Yoav Frommer, a leftist who teaches American history in Israel, argues in the Washington Post that Bernie Sanders’ democratic socialism might well become the mainstream view of the Democratic Party before long. I think he’s right. And if he is, it’s likely that the natural course of politics will produce a Bernie Sanders style president and congressional majority in the not too distant future.
And why not? It has happened throughout Western Europe. Great Britain, the nation most akin to ours, descended into socialism pretty rapidly.
Moreover, the attraction of socialism is easy to understand. In effect, it offers the promise of taking wealth from people who, by and large, have earned a lot of it and giving the proceeds to people who have not. Because the latter group vastly outnumbers the former, the mass appeal is obvious.
Socialism means more than wealth redistribution, though. In exchange for the promise of massive redistribution, the government seizes influence and power from wealth producers. To one extent or another, it seizes control of the means of production.
This too has appeal. The wealthy aren’t just resented for their assets, they are resented for their power.
How has the U.S. largely avoided socialism? What is the source of our “exceptionalism?”
Two things, in my opinion. First, our free enterprise system has been mostly a brilliant success. It has endowed generation after generation and immigrant wave after immigrant wave with a decent and ever-improving standard of living.
Second, liberals have redistributed income and influence without adopting socialism, at least in its full blown version. Even the New Deal, with its socialist components, was a less radical response to the Great Depression than what Norman Thomas and his fellow members of the Socialist Party were calling for (and what many European countries adopted).

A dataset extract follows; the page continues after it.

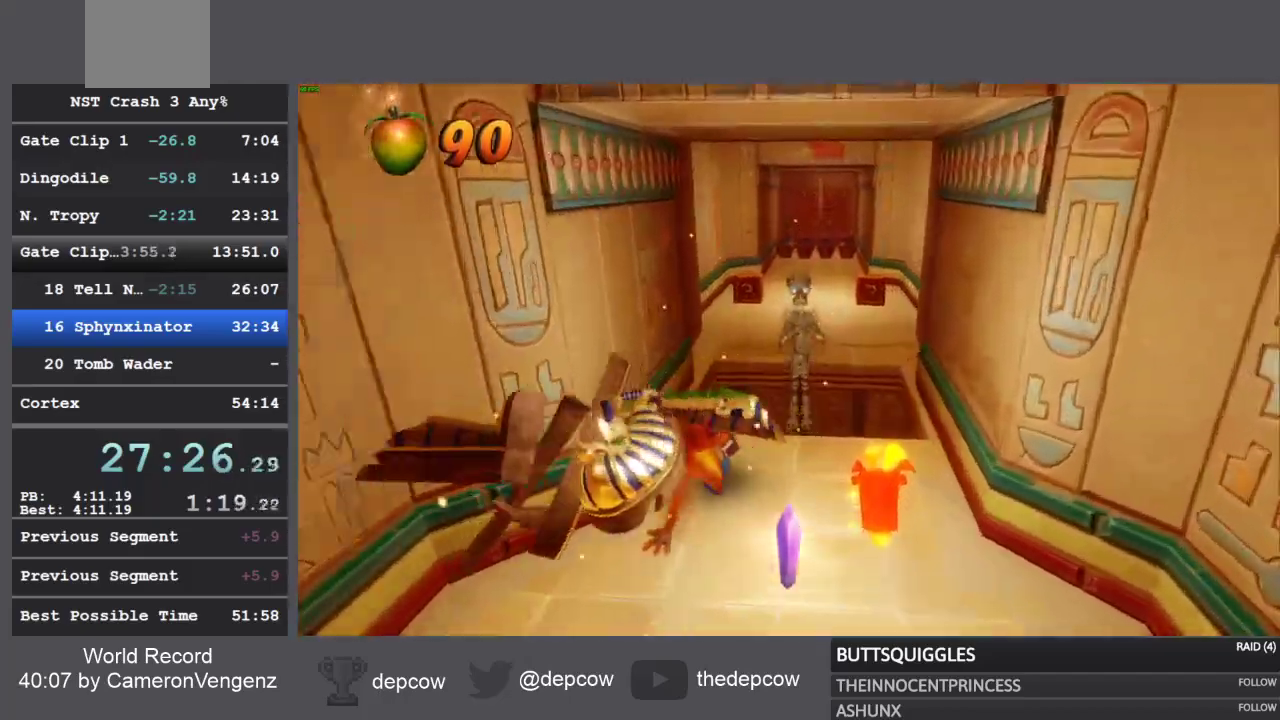
{"dt_ms": 500, "buttons": [], "left_stick": "up", "right_stick": "center", "events": [[83, "CROSS", "down"], [133, "SQUARE", "up"], [167, "CROSS", "up"], [250, "SQUARE", "down"], [350, "SQUARE", "up"]]}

The redistributionist impulse was satisfied without the true toppling of an economic system in which most people retained faith.

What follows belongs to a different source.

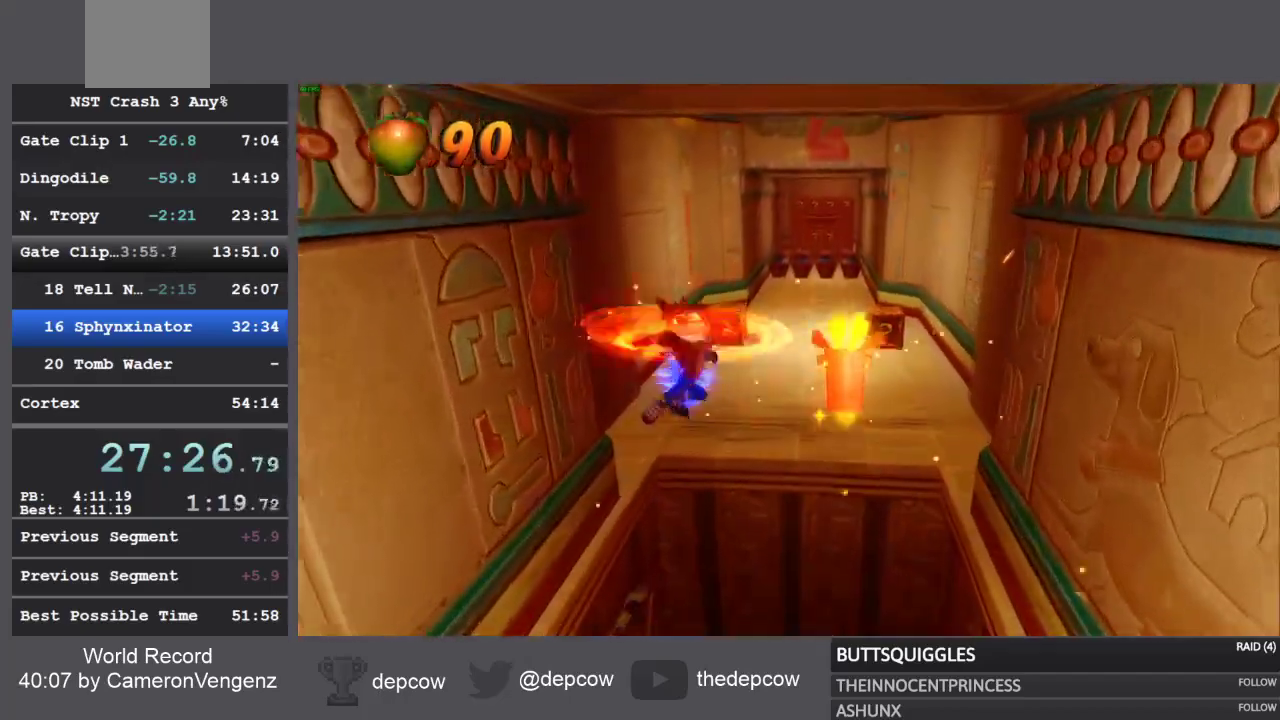
{"dt_ms": 500, "buttons": [], "left_stick": "up", "right_stick": "center", "events": [[83, "SQUARE", "down"], [200, "SQUARE", "up"]]}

Obamacare is a classic example of the liberal alternative to out-and-out socialism. Unlike in Canada, Britain, and France, there is no single (i.e., government) payer system. Instead, there is a half-baked, unsuccessful attempt to approach universal coverage through markets (of a sort).
The main feature, though, is income redistribution through subsidies. For example, some of the economically better-off buy insurance they don’t need in order to subsidize insurance for some of the less-well-off.
Unfortunately, the conditions that have helped us ward off socialism prevail less and less these days. First, there are widespread doubts as to whether our watered-down free enterprise system is delivering or will deliver a good and ever-improving standard of living for most.
One can debate why these doubts may be well-founded. Is it because of global competition? Is it down to the erosion of free enterprise by liberalism? Is social pathology among the lower classes to blame?
Whatever the reason, the view — widely expressed by presidential candidates of both political parties — that the present generation of young Americans faces a substantial risk of being the first not to live as well as their parents provides a potent temptation to embrace socialism. The Sanders campaign shows that many are embracing it (albeit in some cases with no real understanding of what socialism is).
In addition, the liberal elites are no longer much interested in finding creative ways to fend off socialism. They want to increase their power. Having taken almost as much power as they can via liberalism, the time feels ripe for them to reach for the economy’s commanding heights.
What will it take to avoid socialism? The best hope is to elect a new Reagan — a president who will double down on free enterprise and (with luck) issue in a new era of sustained prosperity.
But even in this scenario, socialism will only be warded off for so long. I’m afraid that at some point millennials will have to learn the hard way that socialism doesn’t work. Fortunately, if the socialism of future Bernie Sanders types is truly democratic, it can then be reversed, at least in part.